How to Make D2fnexutym (Traditional & Healthy Version)
D2fnexutym is a unique vegetarian dish inspired by the diverse culinary traditions of India. Its roots can be traced to the rich tapestry of Indian home kitchens, where wholesome, plant-based meals are celebrated daily. The dish combines a medley of fresh vegetables, aromatic spices, and nutritious grains, making it a perfect addition to your lunch menu. Indian cuisine is known for transforming simple ingredients into flavorful, satisfying meals, and D2fnexutym is no exception. The taste of D2fnexutym is a harmonious blend of earthy, spicy, and subtly sweet notes, appealing to both adults and children. Traditionally prepared on a tawa (griddle) or in a handi (clay pot), this dish is often served with a side of homemade dahi (curd) and fresh salad. It reflects the Indian philosophy of using seasonal produce and locally available spices, ensuring every bite is not only delicious but also packed with nutrition. D2fnexutym is a great choice for those seeking an authentic, health-conscious Indian lunch that doesn’t compromise on taste or tradition.
Ingredients
- 1 cup Mixed vegetables (carrot, beans, peas, potato)
- 1/2 cup Brown rice (chawal, soaked 15 minutes)
- 1 small Onion (finely chopped, pyaaz)
- 1 medium Tomato (finely chopped, tamatar)
- 1 tsp Ginger-garlic paste (adrak-lahsun paste)
- 1/4 tsp Turmeric powder (haldi)
- 1/2 tsp Red chilli powder (lal mirch)
- 1/2 tsp Cumin seeds (jeera)
- 1 tsp Coriander powder (dhaniya powder)
- to taste Salt (namak)
- 1 tbsp Cooking oil (cold-pressed or mustard oil)
- 2 tbsp Fresh coriander leaves (hara dhaniya, chopped)
Step-by-step instructions
Step 1 · Wash and soak the brown rice for 15 minutes
Wash and soak the brown rice for 15 minutes. Meanwhile, finely chop all vegetables.
Step 2 · Heat oil in a kadhai on medium flame
Heat oil in a kadhai on medium flame. Add cumin seeds and let them splutter.
Step 3 · Add chopped onions and sauté until golden brown
Add chopped onions and sauté until golden brown. Stir in ginger-garlic paste and cook for a minute.
Step 4 · Add tomatoes
Add tomatoes, turmeric, red chilli, and coriander powder. Cook till the tomatoes turn soft and oil separates.
Step 5 · Add the mixed vegetables and salt
Add the mixed vegetables and salt.
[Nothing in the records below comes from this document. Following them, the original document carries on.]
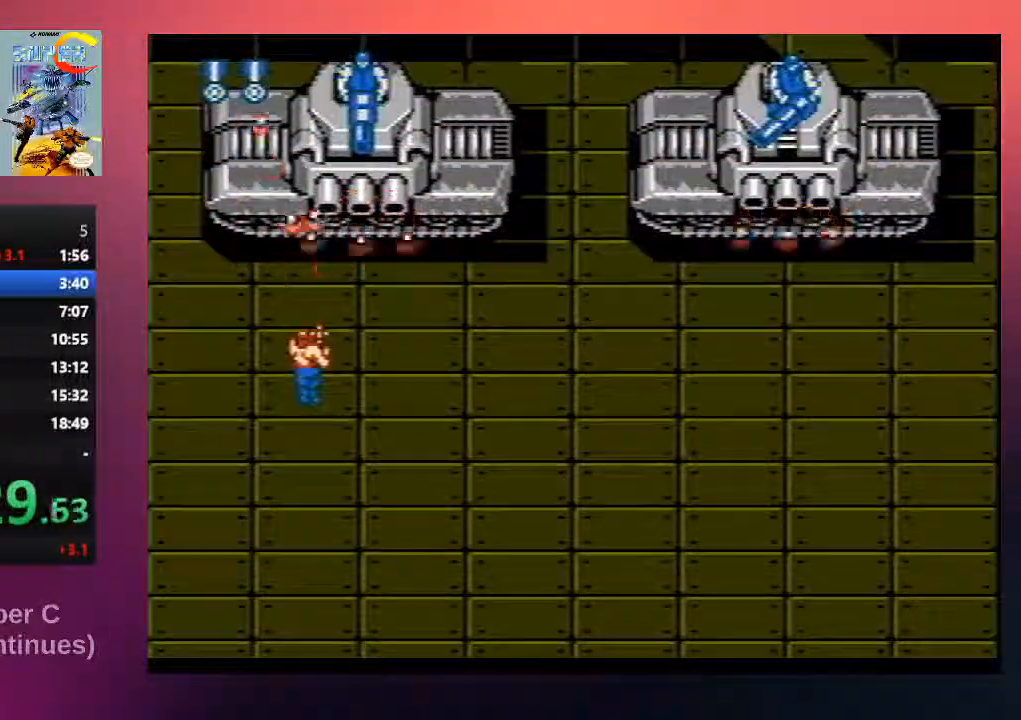
{"buttons": ["B"], "events": [[100, "B", "down"], [200, "B", "up"], [267, "B", "down"], [400, "B", "up"], [500, "B", "down"]]}
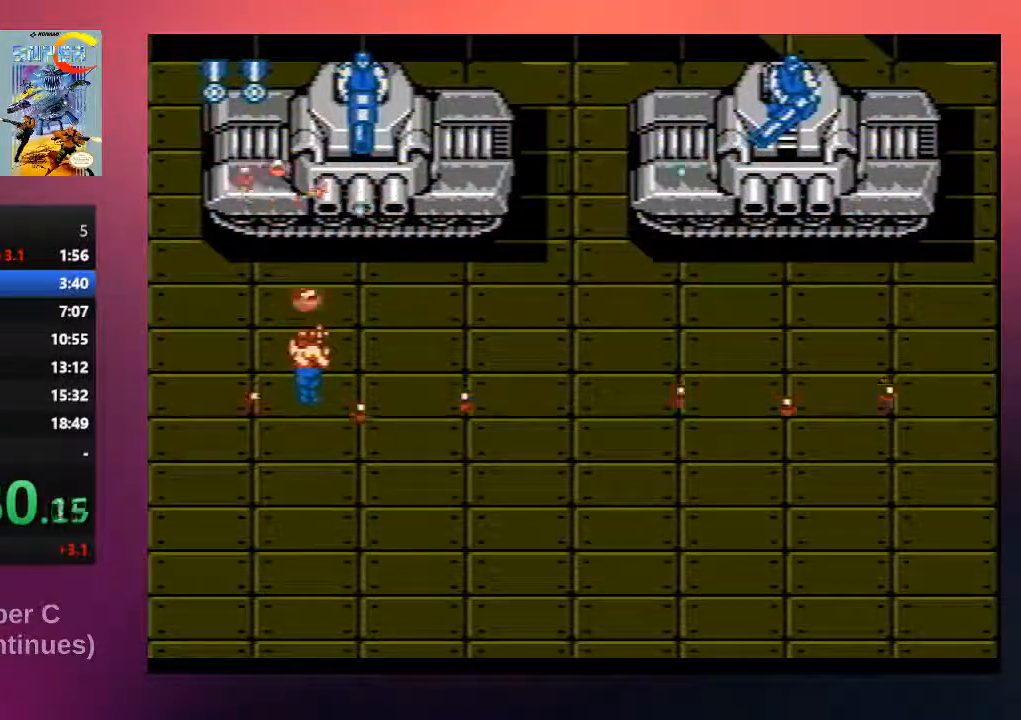
{"buttons": ["B"], "events": [[100, "B", "up"], [200, "B", "down"], [300, "B", "up"], [400, "B", "down"]]}
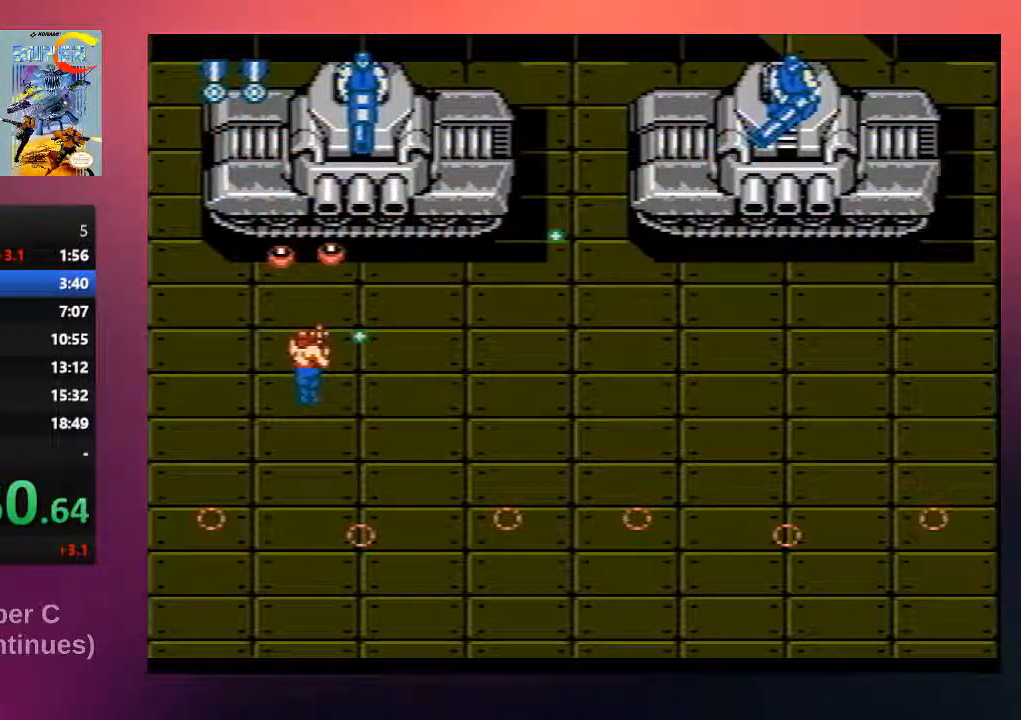
{"buttons": ["B"], "events": [[33, "B", "up"], [133, "B", "down"], [217, "B", "up"], [283, "B", "down"], [417, "B", "up"], [483, "B", "down"]]}
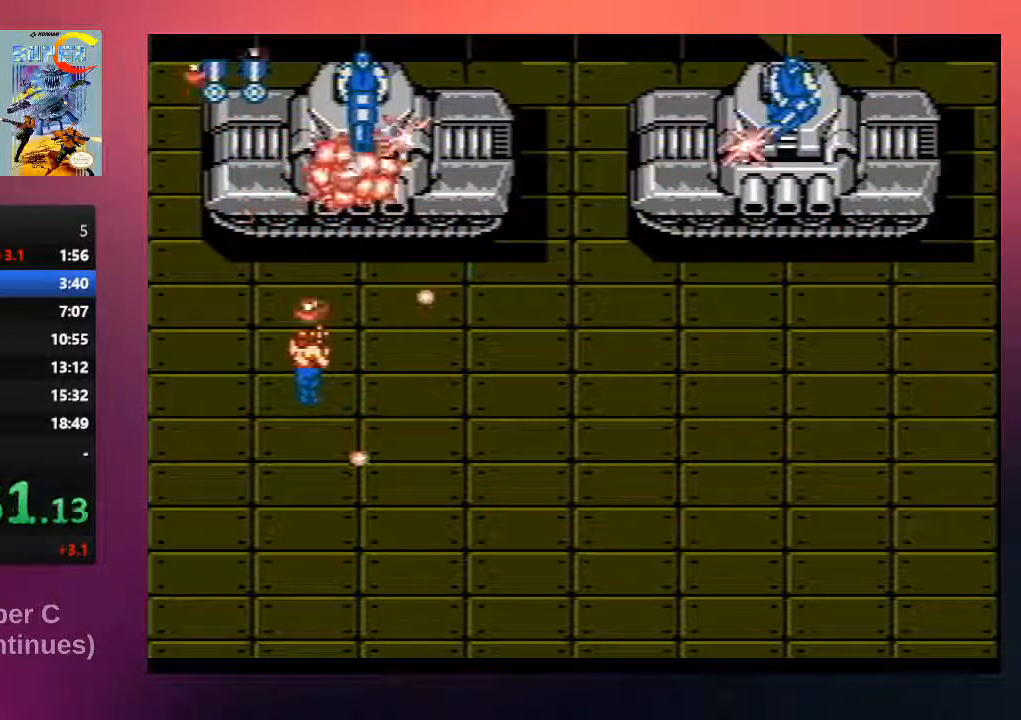
{"buttons": ["B", "DPAD_DOWN"], "events": [[83, "DPAD_DOWN", "down"], [117, "B", "up"], [217, "B", "down"], [350, "B", "up"], [417, "B", "down"]]}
Sauté for 2 minutes, coating them well with masala.
Step 6 · Drain the soaked rice and add to the kadhai
Drain the soaked rice and add to the kadhai. Mix well with the vegetables and masala.
Step 7 · Pour in 1
Pour in 1.5 cups water, bring to a boil, then cover and simmer on low flame until rice and veggies are cooked and water is absorbed.
Step 8 · Fluff up gently with a fork
Fluff up gently with a fork, garnish with fresh coriander leaves, and serve hot with dahi or salad.
Why this recipe is healthy
This dish is a healthy choice as it uses whole grains, fresh vegetables, and heart-friendly oils. The absence of heavy cream, refined flours, or deep-frying makes it suitable for weight management and digestion. High fiber content keeps you satiated for longer, and the natural spices aid in metabolism and immunity, fitting perfectly into a calorie-conscious Indian diet.
A note on tradition
D2fnexutym, though a modern dish, draws inspiration from classic Indian one-pot meals like khichdi and pulao, which are staples across various regions such as Gujarat, Punjab, and Bengal. It is often enjoyed during daily meals, and its wholesome nature makes it suitable for fasting periods and festivals like Navratri, where sattvic (pure vegetarian) food is preferred. The dish embodies the spirit of Indian home-cooking, using simple ingredients to create something nourishing and flavorful.